Los Angeles-based Kim Yutani is director of programming for the Sundance Film Festival. She began programming short films for the festival in 2006, and became a feature film programmer in 2009, focusing on US and international fiction features, overseeing shorts programming, and working on offscreen panels and conversations. She was instrumental in creating Sundance Film Festival: Hong Kong.
Yutani represents Sundance internationally, serving on juries, speaking on panels, and working to cultivate relationships with film commissions, industry, and artists around the world. Since 2014, she has also overseen a collaboration with the Berlinale’s EFM – housed within the Sundance Film Festival at EFM programme – which has provided exposure and sales opportunities for Sundance films immediately after premiering at the Festival.
She started her programming career at Outfest Los Angeles, where she was the artistic director and the director of programming. She was a programmer for the Provincetown International Film Festival, has been a reader for Creative Capital, and was on the short film nominating committee for Cinema Eye Honors. Prior to her film festival work, Yutani was a film critic and freelance journalist focusing on independent film. She got her start in the industry as assistant to the director Gregg Araki.
What is lockdown life like for you right now?
I’m in Los Angeles with my partner Liz and our two cats, Mountbatten and Andrew. Lockdown life has been hectic with work, but we’ve enjoyed discovering new parts of our neighbourhood on foot. The cats have impressive internal clocks and demand their meals at very specific times, so they lend to a regimented schedule.
What is the mood among the festival community?
Friends and colleagues are incredibly supportive of each other, and keen to learn from one another as we all adapt and reimagine our various programmes.

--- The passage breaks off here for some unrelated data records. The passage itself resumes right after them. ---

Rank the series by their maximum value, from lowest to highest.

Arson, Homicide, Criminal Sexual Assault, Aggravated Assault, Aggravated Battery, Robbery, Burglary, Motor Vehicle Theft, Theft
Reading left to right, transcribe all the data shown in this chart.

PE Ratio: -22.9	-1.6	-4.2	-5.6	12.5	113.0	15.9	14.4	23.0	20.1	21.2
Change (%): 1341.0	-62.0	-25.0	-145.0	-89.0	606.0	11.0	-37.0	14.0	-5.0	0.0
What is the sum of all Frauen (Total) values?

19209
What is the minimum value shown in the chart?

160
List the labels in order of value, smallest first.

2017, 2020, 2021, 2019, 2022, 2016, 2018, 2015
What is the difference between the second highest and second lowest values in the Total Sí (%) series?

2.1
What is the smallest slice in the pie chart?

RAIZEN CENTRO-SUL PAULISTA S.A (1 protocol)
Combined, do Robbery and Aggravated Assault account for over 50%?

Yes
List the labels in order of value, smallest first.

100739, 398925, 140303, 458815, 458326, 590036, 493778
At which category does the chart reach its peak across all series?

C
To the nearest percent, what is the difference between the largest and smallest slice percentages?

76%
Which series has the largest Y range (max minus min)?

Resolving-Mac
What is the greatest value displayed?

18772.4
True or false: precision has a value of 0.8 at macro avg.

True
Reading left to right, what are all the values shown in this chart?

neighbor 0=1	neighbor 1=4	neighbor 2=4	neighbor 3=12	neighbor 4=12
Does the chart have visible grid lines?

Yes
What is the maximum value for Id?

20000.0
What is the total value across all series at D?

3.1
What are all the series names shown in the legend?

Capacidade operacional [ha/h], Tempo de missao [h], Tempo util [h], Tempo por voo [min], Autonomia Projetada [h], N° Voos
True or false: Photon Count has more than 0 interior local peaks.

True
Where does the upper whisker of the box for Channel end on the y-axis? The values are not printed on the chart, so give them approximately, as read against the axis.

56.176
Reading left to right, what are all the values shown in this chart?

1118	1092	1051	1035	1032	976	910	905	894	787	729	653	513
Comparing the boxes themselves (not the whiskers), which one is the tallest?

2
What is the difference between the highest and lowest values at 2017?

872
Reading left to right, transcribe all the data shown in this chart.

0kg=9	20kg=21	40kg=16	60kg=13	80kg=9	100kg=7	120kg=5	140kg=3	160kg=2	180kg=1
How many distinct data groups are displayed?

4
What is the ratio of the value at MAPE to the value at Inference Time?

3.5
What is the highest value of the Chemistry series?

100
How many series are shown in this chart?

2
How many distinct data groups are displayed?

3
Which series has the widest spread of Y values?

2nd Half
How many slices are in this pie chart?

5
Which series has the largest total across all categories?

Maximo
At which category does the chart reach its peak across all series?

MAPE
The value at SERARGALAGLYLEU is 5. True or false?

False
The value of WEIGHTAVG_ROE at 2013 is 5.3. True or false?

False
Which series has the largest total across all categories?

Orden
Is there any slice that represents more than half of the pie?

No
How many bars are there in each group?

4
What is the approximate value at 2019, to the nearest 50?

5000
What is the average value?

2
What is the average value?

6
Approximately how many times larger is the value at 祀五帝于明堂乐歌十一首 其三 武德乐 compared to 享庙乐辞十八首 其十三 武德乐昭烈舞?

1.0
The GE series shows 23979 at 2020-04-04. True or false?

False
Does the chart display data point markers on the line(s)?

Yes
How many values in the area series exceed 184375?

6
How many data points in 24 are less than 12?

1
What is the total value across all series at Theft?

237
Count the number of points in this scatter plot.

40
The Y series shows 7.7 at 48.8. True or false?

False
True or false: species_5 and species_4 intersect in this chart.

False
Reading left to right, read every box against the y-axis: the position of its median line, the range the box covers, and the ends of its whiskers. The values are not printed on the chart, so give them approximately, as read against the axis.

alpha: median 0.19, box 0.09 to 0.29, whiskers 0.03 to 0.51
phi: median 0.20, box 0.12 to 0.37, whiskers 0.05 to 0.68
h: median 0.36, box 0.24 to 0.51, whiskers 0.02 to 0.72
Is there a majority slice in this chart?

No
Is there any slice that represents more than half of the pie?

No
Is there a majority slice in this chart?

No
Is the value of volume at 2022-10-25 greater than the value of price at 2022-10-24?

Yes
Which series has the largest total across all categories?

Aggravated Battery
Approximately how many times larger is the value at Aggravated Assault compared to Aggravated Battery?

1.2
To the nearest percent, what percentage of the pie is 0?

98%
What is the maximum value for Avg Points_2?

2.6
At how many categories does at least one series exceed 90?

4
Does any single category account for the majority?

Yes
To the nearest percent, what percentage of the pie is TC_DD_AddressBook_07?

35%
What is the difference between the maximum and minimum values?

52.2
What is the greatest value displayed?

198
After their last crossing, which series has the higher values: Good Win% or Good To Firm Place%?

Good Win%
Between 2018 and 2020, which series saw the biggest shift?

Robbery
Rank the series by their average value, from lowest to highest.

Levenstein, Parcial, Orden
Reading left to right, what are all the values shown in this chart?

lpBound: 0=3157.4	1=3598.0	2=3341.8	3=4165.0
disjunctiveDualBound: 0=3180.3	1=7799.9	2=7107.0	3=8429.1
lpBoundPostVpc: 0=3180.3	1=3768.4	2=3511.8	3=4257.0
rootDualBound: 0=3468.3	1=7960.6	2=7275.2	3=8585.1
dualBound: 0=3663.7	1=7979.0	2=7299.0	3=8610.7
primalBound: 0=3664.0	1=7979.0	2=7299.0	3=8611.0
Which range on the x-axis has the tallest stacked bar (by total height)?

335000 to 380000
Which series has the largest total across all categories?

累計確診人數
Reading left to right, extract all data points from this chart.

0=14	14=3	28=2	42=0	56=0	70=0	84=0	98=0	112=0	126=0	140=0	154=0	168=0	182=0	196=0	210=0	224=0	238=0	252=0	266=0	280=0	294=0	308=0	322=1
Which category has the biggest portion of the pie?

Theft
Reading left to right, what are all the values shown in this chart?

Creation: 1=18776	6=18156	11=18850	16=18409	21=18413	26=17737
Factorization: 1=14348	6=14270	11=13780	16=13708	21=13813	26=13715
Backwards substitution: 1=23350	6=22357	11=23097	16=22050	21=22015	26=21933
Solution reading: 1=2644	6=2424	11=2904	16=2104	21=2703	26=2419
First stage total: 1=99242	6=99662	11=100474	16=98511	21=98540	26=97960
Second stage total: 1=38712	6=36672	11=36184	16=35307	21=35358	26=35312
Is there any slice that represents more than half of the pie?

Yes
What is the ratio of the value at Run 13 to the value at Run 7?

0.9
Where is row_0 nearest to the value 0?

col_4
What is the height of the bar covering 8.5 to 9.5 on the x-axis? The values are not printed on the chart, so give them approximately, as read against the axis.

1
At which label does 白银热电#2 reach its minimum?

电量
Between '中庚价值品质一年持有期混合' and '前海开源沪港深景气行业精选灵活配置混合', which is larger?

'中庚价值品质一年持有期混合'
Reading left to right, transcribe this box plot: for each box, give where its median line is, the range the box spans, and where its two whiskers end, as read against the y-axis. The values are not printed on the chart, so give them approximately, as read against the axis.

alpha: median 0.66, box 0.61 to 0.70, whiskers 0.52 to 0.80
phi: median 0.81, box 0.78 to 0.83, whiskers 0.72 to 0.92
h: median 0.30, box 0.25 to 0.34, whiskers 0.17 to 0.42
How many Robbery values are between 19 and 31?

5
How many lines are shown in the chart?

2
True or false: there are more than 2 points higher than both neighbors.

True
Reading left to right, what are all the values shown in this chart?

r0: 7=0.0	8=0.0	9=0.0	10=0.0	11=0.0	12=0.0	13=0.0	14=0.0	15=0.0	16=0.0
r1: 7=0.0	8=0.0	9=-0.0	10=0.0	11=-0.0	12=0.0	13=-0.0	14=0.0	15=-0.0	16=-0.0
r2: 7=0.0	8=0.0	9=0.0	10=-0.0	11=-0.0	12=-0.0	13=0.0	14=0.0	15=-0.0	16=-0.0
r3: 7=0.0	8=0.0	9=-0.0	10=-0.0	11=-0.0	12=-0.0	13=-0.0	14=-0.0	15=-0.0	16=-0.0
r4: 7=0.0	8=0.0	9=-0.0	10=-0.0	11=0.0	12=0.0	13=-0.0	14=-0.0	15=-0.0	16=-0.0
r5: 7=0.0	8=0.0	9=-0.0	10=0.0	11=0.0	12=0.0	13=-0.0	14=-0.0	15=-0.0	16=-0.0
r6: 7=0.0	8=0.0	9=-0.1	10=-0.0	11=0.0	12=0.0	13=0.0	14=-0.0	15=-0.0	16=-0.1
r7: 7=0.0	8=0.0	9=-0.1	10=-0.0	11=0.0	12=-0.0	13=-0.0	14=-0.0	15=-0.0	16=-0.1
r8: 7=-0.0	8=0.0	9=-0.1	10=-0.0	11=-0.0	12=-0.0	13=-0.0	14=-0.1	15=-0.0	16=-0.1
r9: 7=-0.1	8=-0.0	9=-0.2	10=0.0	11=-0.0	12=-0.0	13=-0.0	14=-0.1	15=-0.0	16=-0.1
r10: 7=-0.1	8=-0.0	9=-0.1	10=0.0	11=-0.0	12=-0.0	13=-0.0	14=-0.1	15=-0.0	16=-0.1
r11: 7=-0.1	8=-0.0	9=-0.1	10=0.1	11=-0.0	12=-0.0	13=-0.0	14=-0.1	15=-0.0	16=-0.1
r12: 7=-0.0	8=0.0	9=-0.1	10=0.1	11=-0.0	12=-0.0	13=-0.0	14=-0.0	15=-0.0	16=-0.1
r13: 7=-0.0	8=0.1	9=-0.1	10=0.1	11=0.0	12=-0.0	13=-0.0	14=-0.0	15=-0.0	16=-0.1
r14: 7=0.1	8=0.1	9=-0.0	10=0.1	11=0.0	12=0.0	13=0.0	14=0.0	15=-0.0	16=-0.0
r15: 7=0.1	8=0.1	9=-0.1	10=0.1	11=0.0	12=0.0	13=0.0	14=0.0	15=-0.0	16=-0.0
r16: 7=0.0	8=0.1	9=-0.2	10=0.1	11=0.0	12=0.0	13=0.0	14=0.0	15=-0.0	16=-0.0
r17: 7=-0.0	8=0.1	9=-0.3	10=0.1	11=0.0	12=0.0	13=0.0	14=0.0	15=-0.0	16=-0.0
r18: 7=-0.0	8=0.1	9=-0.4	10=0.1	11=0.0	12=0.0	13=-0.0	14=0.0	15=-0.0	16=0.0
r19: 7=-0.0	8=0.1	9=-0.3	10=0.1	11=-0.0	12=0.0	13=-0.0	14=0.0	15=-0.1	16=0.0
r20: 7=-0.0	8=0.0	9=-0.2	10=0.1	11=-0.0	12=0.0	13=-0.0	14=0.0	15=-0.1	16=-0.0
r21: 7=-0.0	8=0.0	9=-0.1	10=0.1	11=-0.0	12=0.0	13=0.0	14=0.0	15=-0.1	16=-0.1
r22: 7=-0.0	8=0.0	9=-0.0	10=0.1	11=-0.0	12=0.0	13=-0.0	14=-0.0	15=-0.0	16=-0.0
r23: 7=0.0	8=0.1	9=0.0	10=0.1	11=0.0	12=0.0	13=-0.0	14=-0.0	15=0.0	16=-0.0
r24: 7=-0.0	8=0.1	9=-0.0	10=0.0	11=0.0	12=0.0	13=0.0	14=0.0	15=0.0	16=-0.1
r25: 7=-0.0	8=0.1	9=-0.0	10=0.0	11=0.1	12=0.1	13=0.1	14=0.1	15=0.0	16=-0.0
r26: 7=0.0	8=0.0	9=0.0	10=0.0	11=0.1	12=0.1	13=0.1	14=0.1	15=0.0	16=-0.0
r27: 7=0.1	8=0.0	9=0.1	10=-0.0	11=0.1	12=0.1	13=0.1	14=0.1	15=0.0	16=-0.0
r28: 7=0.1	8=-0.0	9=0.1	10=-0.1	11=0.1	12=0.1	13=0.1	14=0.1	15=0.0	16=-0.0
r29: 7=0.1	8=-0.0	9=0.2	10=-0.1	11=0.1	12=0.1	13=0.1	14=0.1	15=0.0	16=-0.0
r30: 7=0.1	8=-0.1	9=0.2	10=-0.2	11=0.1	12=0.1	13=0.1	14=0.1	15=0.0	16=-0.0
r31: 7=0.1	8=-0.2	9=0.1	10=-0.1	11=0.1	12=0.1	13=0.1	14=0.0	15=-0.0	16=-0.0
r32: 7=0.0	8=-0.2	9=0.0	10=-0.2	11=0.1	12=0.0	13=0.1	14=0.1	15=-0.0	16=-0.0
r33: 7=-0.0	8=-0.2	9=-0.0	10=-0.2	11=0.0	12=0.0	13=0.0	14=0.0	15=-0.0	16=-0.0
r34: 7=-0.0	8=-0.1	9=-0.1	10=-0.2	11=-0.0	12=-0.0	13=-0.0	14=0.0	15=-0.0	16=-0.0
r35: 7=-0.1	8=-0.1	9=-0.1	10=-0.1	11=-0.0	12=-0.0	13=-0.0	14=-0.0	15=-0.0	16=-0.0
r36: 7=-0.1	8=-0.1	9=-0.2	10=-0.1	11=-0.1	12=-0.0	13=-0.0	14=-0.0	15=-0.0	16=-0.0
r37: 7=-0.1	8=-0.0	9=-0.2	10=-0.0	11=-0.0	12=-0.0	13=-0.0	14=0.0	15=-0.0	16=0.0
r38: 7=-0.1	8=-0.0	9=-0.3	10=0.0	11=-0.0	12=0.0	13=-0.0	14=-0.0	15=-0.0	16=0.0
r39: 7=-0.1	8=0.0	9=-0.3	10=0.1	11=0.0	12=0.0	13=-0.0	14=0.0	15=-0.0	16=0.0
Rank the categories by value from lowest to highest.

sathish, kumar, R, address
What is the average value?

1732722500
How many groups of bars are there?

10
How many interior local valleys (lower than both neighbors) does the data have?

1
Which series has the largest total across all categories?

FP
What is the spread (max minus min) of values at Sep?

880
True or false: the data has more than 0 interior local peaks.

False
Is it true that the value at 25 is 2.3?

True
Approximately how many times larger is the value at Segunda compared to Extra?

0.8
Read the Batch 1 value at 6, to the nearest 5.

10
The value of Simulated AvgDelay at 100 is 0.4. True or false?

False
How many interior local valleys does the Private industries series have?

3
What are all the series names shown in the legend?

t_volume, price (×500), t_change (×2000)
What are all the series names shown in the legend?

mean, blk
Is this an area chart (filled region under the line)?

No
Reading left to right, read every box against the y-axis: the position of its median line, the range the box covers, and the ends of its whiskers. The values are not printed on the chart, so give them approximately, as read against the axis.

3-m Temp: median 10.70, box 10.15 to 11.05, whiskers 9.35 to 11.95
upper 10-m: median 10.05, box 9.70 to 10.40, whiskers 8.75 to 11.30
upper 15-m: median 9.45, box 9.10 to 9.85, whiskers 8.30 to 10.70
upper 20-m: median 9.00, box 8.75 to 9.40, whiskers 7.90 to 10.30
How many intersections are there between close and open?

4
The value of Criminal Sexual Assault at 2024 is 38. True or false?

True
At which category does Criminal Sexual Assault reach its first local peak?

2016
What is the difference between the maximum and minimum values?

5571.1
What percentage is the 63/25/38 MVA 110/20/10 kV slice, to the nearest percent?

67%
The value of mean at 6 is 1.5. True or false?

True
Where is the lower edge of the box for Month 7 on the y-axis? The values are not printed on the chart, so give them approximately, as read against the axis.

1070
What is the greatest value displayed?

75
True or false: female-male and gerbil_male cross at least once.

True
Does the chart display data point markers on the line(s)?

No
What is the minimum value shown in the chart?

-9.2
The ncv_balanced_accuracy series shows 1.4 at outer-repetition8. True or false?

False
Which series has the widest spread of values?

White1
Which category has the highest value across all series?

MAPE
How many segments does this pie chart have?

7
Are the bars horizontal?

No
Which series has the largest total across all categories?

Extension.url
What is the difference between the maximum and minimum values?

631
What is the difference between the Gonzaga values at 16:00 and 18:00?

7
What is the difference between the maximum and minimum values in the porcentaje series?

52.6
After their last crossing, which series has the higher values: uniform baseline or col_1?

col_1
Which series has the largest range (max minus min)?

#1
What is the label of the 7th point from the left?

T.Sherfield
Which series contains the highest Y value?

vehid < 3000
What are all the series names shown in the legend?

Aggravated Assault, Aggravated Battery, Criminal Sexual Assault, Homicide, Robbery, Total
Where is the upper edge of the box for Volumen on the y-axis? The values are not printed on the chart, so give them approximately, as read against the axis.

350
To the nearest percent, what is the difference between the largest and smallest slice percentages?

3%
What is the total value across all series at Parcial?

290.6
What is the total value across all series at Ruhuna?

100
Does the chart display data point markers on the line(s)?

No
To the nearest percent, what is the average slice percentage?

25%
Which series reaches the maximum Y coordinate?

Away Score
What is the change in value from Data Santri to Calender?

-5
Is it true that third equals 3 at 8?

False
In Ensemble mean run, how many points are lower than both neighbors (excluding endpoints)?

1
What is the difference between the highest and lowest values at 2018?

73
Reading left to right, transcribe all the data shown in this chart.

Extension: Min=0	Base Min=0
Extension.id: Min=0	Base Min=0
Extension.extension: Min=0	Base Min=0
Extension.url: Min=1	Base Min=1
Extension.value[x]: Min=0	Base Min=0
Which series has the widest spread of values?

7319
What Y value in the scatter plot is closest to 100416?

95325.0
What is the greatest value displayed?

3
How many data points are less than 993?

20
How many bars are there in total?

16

So much of what’s central to the festival community – travel, gathering densely in enclosed spaces, in-person meetings – has been paused or transformed.
What can you tell us what Sundance Film Festival will look in 2021?
We will be unveiling an exciting digital home for the festival, which means it’s going to be more accessible, by more people than ever before, and we’re planning to augment that with live programming not only in our year-round home of Utah but also across a network of other cities.
What key festival elements are organisations like Sundance keen to preserve despite the situation we find ourselves in? How do you do that?
The sense of community and discovery that pervade our festival. Seeing new work that’s bold and unexpected, and then talking about it with people from different walks of life, maybe even gaining some fresh perspective – that’s at the core of what we do, and we’re finding innovative ways to keep that fresh and thriving. Stay tuned!
How do you see festivals evolving in a post-pandemic world?
This year has catapulted a lot of festivals into imagining a digital future – like it or not. Festivals have had to confront questions of accessibility, curation and intent: who are they for, and how are they delivering for that audience in the purest way?
What are you enjoying watching, reading and listening to during this time?
Without a commute I’m able to watch more TV these days. I thought Mrs. America was exceptional, and my favourite episode was Houston, directed by Sundance alum, Janicza Bravo. It was exciting to see the world discover Shira Haas in Unorthodox.She came to Park City with Tali Shalom Ezer’s Princess in 2015. I also loved bingeing on the crime thriller Marcella. I’m enjoying a book my friend Sanam at Mubi gave me, Always Home, about chef Alice Waters written by her daughter Fanny Singer, and I’m anxious to read Adrian Tomine’s The Loneliness Of The Long-Distance Cartoonist.
What has most surprised you about yourself during lockdown?
Judge me if you will, but I never used to distinguish weekends from weekdays, and being on Zoom meetings all during the week has made me appreciate unplugging on the weekends!
What is the first thing you will do when the lockdown is lifted?
My friends and family and I have all been very careful these days and have limited ourselves to short front porch visits, so it would be nice to gather comfortably in person at last – maybe even eat together at a restaurant?
What positive change might this bring to the industry?
Coming up with creative ways to work and challenging our old ways of working have been so inspiring over the last few months. Questioning what we have accepted for so long and having difficult conversations about complex subjects around race, gender, equity should not – and must not – stop. I feel like we’ve all learned so much and going back to “business as usual” is not an option.